I can feel the bile rising up in the throats of my more socially conservative pals. “Pothead!” “Doper!” “Druggie!” Now, now, kids. Nothing of the sort. I can just honestly read numbers; I can draw proper conclusions from history, and am not intellectually moved by emotional appeals to moral arguments that ignore extant facts.

If legalized will I toke up? Nah. Prefer my room-temp Woodford, icy cold Pol Roger, and smooth Fuente to weed for some time now and will into perpetuity.
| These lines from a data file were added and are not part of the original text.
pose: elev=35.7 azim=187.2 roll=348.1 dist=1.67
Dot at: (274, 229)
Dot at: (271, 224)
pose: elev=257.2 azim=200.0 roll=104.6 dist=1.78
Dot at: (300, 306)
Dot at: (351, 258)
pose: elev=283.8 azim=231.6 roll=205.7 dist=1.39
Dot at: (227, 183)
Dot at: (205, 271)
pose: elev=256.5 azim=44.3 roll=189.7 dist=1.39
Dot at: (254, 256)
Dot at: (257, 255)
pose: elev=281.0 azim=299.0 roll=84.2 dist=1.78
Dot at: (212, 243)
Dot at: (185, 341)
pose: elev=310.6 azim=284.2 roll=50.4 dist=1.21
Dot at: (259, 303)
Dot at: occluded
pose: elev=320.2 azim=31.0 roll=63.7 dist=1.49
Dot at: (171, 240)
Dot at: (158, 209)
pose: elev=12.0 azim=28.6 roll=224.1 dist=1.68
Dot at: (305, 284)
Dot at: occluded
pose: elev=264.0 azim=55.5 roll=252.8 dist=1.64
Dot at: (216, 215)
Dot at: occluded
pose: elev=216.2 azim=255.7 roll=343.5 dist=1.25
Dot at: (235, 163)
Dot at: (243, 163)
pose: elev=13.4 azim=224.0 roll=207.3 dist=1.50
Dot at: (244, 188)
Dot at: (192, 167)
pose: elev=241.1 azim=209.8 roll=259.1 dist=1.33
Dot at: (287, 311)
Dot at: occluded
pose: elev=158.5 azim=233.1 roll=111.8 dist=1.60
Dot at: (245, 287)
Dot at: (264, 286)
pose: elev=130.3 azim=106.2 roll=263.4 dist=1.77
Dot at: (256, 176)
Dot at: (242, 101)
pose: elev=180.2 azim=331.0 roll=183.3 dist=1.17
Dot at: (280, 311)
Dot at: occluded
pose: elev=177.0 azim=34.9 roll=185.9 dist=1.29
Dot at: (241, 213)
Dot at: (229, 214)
But given others don’t share my aristo tastes, and given they are going to get their tastes fulfilled whether I like it or not, I’d rather dispense with the mirage of effective prohibition and regulate it, tax it, and insure the access to recreational drugs is restricted to adults in availability and venue.

No, it won’t fix everything. There will still be issues with drug abuse. But they will be greatly curtailed, especially in the manpower and money used to enforce the current prohibition. It’s a good deal and the best we’re going to get on this issue. Conservatives should understand best deals, not being childishly naïve and demanding a perfect outcome.

By these and most indicators, this war of a hundred years is quite enough. Let’s declare enlightened defeat and go home.